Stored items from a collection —
########

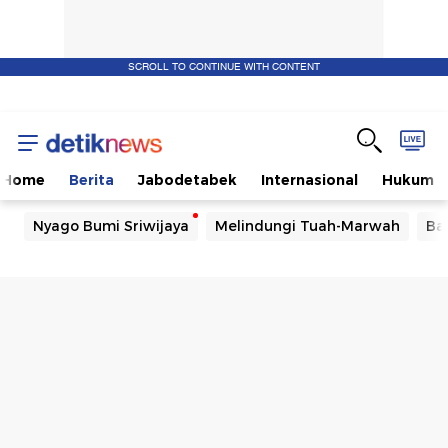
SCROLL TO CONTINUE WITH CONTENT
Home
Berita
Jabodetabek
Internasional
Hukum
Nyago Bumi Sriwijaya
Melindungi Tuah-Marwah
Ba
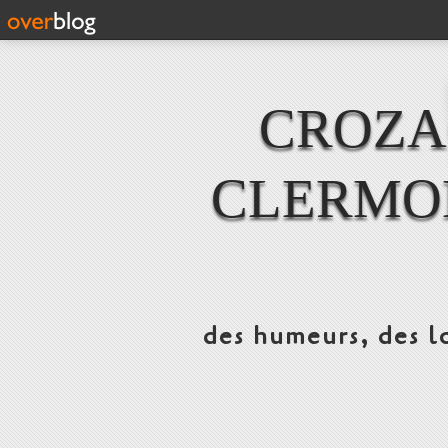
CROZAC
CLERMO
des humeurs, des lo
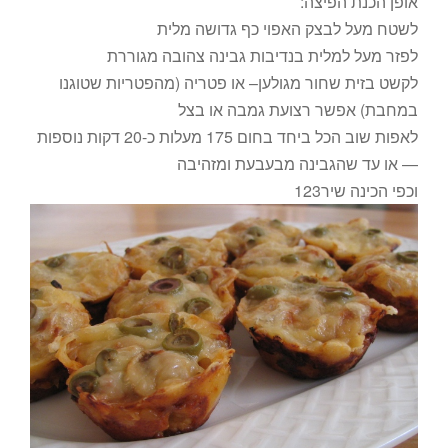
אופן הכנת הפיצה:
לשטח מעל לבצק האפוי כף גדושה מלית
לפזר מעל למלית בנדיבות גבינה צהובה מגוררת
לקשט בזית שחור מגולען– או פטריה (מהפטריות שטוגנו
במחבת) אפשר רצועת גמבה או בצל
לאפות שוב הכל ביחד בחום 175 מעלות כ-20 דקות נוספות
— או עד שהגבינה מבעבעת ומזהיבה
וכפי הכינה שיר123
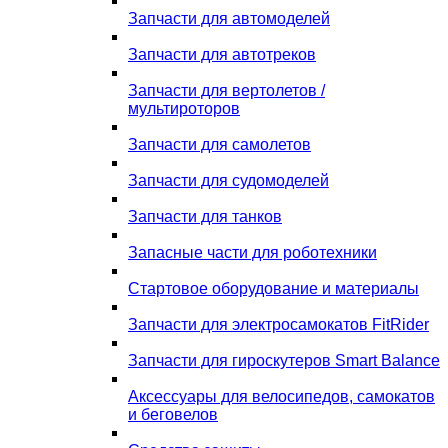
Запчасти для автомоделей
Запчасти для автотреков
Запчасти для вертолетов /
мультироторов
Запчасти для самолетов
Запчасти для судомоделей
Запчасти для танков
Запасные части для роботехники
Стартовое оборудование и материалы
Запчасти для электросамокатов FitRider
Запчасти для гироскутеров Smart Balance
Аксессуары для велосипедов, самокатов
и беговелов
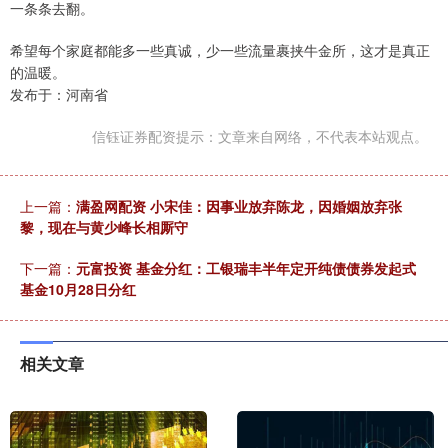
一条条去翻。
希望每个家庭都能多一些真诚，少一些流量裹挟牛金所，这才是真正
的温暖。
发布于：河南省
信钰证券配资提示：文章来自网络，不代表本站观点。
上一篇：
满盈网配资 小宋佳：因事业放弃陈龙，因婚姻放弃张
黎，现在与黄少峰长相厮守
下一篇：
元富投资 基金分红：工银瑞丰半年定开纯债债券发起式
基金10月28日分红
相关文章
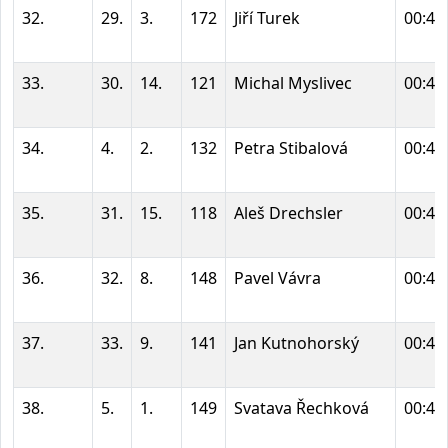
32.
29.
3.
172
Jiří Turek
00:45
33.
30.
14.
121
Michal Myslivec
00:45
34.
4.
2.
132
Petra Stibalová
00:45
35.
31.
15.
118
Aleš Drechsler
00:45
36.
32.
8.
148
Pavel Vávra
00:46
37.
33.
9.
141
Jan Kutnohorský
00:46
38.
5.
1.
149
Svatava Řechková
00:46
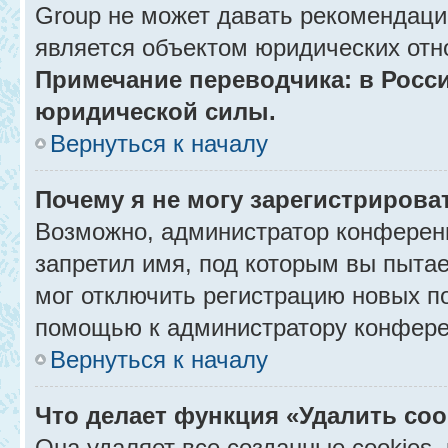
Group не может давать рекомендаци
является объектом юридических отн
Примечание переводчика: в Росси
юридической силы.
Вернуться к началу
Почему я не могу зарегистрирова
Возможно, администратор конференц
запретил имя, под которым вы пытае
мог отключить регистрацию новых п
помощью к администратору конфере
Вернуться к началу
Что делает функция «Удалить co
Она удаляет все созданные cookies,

########

Required work — Output the entries verbatim, skipping images.

Output below —
SCROLL TO CONTINUE WITH CONTENT
Home
Berita
Jabodetabek
Internasional
Hukum
Nyago Bumi Sriwijaya
Melindungi Tuah-Marwah
Ba
CROZAC
CLERMO
des humeurs, des lo
אופן הכנת הפיצה:
לשטח מעל לבצק האפוי כף גדושה מלית
לפזר מעל למלית בנדיבות גבינה צהובה מגוררת
לקשט בזית שחור מגולען– או פטריה (מהפטריות שטוגנו
במחבת) אפשר רצועת גמבה או בצל
לאפות שוב הכל ביחד בחום 175 מעלות כ-20 דקות נוספות
— או עד שהגבינה מבעבעת ומזהיבה
וכפי הכינה שיר123
Запчасти для автомоделей
Запчасти для автотреков
Запчасти для вертолетов /
мультироторов
Запчасти для самолетов
Запчасти для судомоделей
Запчасти для танков
Запасные части для роботехники
Стартовое оборудование и материалы
Запчасти для электросамокатов FitRider
Запчасти для гироскутеров Smart Balance
Аксессуары для велосипедов, самокатов
и беговелов
一条条去翻。
希望每个家庭都能多一些真诚，少一些流量裹挟牛金所，这才是真正
的温暖。
发布于：河南省
信钰证券配资提示：文章来自网络，不代表本站观点。
上一篇：
满盈网配资 小宋佳：因事业放弃陈龙，因婚姻放弃张
黎，现在与黄少峰长相厮守
下一篇：
元富投资 基金分红：工银瑞丰半年定开纯债债券发起式
基金10月28日分红
相关文章
32.
29.
3.
172
Jiří Turek
00:45
33.
30.
14.
121
Michal Myslivec
00:45
34.
4.
2.
132
Petra Stibalová
00:45
35.
31.
15.
118
Aleš Drechsler
00:45
36.
32.
8.
148
Pavel Vávra
00:46
37.
33.
9.
141
Jan Kutnohorský
00:46
38.
5.
1.
149
Svatava Řechková
00:46
Group не может давать рекомендаци
является объектом юридических отн
Примечание переводчика: в Росси
юридической силы.
Вернуться к началу
Почему я не могу зарегистрирова
Возможно, администратор конференц
запретил имя, под которым вы пытае
мог отключить регистрацию новых п
помощью к администратору конфере
Вернуться к началу
Что делает функция «Удалить co
Она удаляет все созданные cookies,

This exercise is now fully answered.